Load the match table with the -d option from a single CSV file

$ ybload -d premdb --username bobr -t match -W --format csv /home/bobr/match.csv 
Password for user bobr: 
18:18:32.650 [ INFO] ABOUT CLIENT:
   app.cli_args         = -d premdb --username bobr -t match -W --format csv /home/bobr/match.csv 
   app.name_and_version = ybload version 2.0.0-10711
   java.home            = /usr/lib/jvm/java-8-oracle/jre
   java.version         = 1.8.0_101
   jvm.memory           = 981.50 MB (max=14.22 GB)
   jvm.name_and_version = Java HotSpot(TM) 64-Bit Server VM (build 25.101-b13, mixed mode)
   jvm.options          = -Xmx16g, -Xms1g, -ea, -Dapp.name=ybload, -Dapp.pid=19168, -Dapp.repo=/usr/lib/ybtools/lib, -Dapp.home=/usr/lib/ybtools, -Dbasedir=/usr/lib/ybtools
   jvm.vendor           = Oracle Corporation
   os.name_and_version  = Linux 4.4.0-31-generic (amd64)

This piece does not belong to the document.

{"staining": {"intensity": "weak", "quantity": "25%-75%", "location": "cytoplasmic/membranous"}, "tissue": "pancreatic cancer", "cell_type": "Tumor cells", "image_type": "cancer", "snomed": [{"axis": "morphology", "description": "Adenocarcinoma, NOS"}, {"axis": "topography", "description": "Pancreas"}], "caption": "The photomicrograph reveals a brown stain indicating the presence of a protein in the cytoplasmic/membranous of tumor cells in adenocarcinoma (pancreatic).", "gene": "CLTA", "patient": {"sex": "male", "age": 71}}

18:18:32.697 [ INFO] Gathering metadata on input files
18:18:32.914 [ INFO] Assuming source encoding matches database server encoding: LATIN9
18:18:32.946 [ INFO] Starting 1 source PreReaders
18:18:32.967 [ INFO] Auto-detected line separator = '\n'
18:18:32.977 [ INFO] Configuration (record/field separation):
   --format                           : CSV
   --delimiter                        : ,
   --linesep                          : \n
   --quote-char                       : "
   --escape-char                      : "
   --trim-white                       : false
   --skip-blank-lines                 : true
   --on-missing-field                 : ERROR
   --on-extra-field                   : ERROR
   --on-unescaped-embedded-quote      : ERROR
   Internal scanner                   : RecordScannerQuote_1_1
18:18:33.004 [ INFO] Using database locale: C
18:18:33.846 [ INFO] Bad rows will be written to /home/bobr/match.csv.20190129181833.bad
18:18:33.854 [ INFO] Starting import of 1 files
18:18:34.127 [ INFO] Starting 4 segment readers
18:18:34.128 [ INFO] Opening transaction #1...
18:18:34.183 [ INFO] Opened transaction #1
18:18:34.234 [ INFO] Flushing last of 8606 rows for transaction #1
18:18:34.238 [ INFO] Committing 8606 rows into transaction #1...
18:18:34.256 [ INFO] Committed transaction #1 after a total of 292604 bytes and 8606 good rows
18:18:34.275 [ INFO] READ:305.8KB(193.0KB/s). ROWS G/B: 8606/0( 5.30K/s). WRITE:285.7KB(180.3KB/s).  TIME E/R:   0:00:01/ --:--:--
18:18:34.276 [ INFO] SUCCESSFUL BULK LOAD: Loaded 8606 good rows in   0:00:01 (READ: 193.0KB/s WRITE: 180.3KB/s)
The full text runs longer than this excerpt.